-- Source material follows --

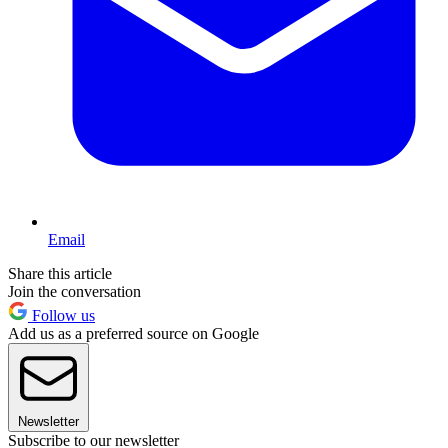
Email
Share this article
Join the conversation
Follow us
Add us as a preferred source on Google
Newsletter
Subscribe to our newsletter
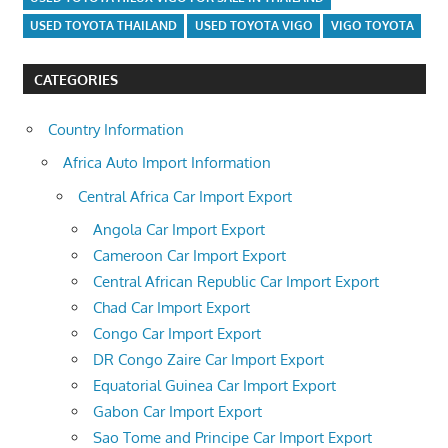
USED TOYOTA THAILAND
USED TOYOTA VIGO
VIGO TOYOTA
CATEGORIES
Country Information
Africa Auto Import Information
Central Africa Car Import Export
Angola Car Import Export
Cameroon Car Import Export
Central African Republic Car Import Export
Chad Car Import Export
Congo Car Import Export
DR Congo Zaire Car Import Export
Equatorial Guinea Car Import Export
Gabon Car Import Export
Sao Tome and Principe Car Import Export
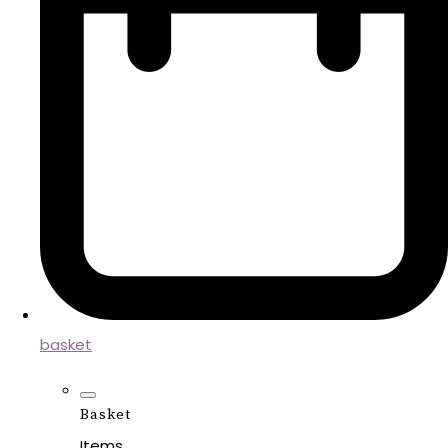
basket
Basket
Items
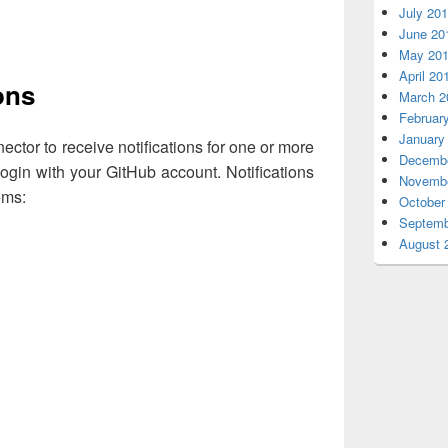
July 20
June 20
May 20
April 20
ons
March 2
Februar
January
ctor to receive notifications for one or more
Decembe
login with your GitHub account. Notifications
Novembe
ems:
October
Septemb
August 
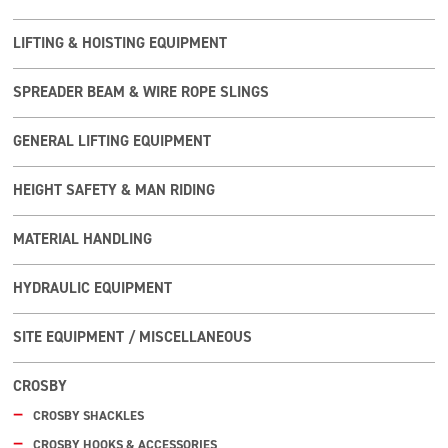
LIFTING & HOISTING EQUIPMENT
SPREADER BEAM & WIRE ROPE SLINGS
GENERAL LIFTING EQUIPMENT
HEIGHT SAFETY & MAN RIDING
MATERIAL HANDLING
HYDRAULIC EQUIPMENT
SITE EQUIPMENT / MISCELLANEOUS
CROSBY
CROSBY SHACKLES
CROSBY HOOKS & ACCESSORIES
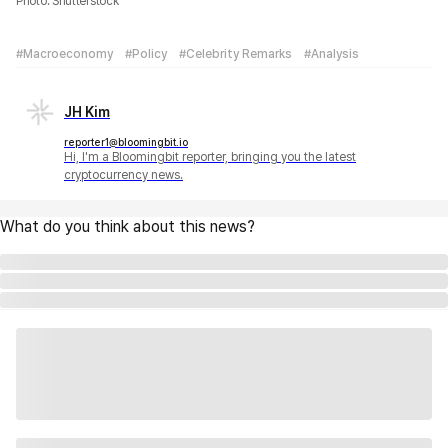
Photo: Shutterstock
#Macroeconomy
#Policy
#Celebrity Remarks
#Analysis
JH Kim
reporter1@bloomingbit.io
Hi, I'm a Bloomingbit reporter, bringing you the latest
cryptocurrency news.
What do you think about this news?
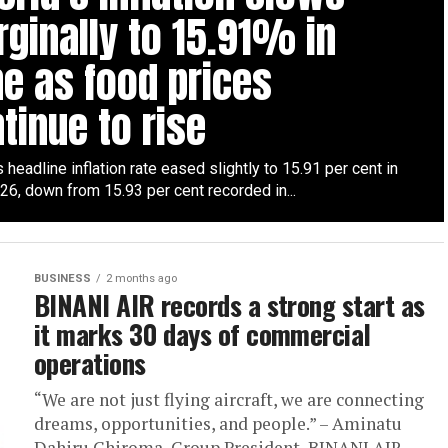
ginally to 15.91% in
e as food prices
tinue to rise
s headline inflation rate eased slightly to 15.91 per cent in
26, down from 15.93 per cent recorded in...
BUSINESS
2 months ago
BINANI AIR records a strong start as
it marks 30 days of commercial
operations
“We are not just flying aircraft, we are connecting
dreams, opportunities, and people.” – Aminatu
Dahiru Chiroma, Group President, BINANI AIR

-- Source material concluded --

• _Task details_
Please repeat the data verbatim and leave the pictures out of your copy.

• _Solution_
Email
Share this article
Join the conversation
Follow us
Add us as a preferred source on Google
Newsletter
Subscribe to our newsletter
USED TOYOTA THAILAND
USED TOYOTA VIGO
VIGO TOYOTA
CATEGORIES
Country Information
Africa Auto Import Information
Central Africa Car Import Export
Angola Car Import Export
Cameroon Car Import Export
Central African Republic Car Import Export
Chad Car Import Export
Congo Car Import Export
DR Congo Zaire Car Import Export
Equatorial Guinea Car Import Export
Gabon Car Import Export
Sao Tome and Principe Car Import Export
basket
Basket
Items
July 20
June 20
May 20
April 20
ons
March 2
Februar
January
ctor to receive notifications for one or more
Decembe
login with your GitHub account. Notifications
Novembe
ems:
October
Septemb
August 
LIFTING & HOISTING EQUIPMENT
SPREADER BEAM & WIRE ROPE SLINGS
GENERAL LIFTING EQUIPMENT
HEIGHT SAFETY & MAN RIDING
MATERIAL HANDLING
HYDRAULIC EQUIPMENT
SITE EQUIPMENT / MISCELLANEOUS
CROSBY
CROSBY SHACKLES
CROSBY HOOKS & ACCESSORIES
Photo: Shutterstock
#Macroeconomy
#Policy
#Celebrity Remarks
#Analysis
JH Kim
reporter1@bloomingbit.io
Hi, I'm a Bloomingbit reporter, bringing you the latest
cryptocurrency news.
What do you think about this news?
ginally to 15.91% in
e as food prices
tinue to rise
s headline inflation rate eased slightly to 15.91 per cent in
26, down from 15.93 per cent recorded in...
BUSINESS
2 months ago
BINANI AIR records a strong start as
it marks 30 days of commercial
operations
“We are not just flying aircraft, we are connecting
dreams, opportunities, and people.” – Aminatu
Dahiru Chiroma, Group President, BINANI AIR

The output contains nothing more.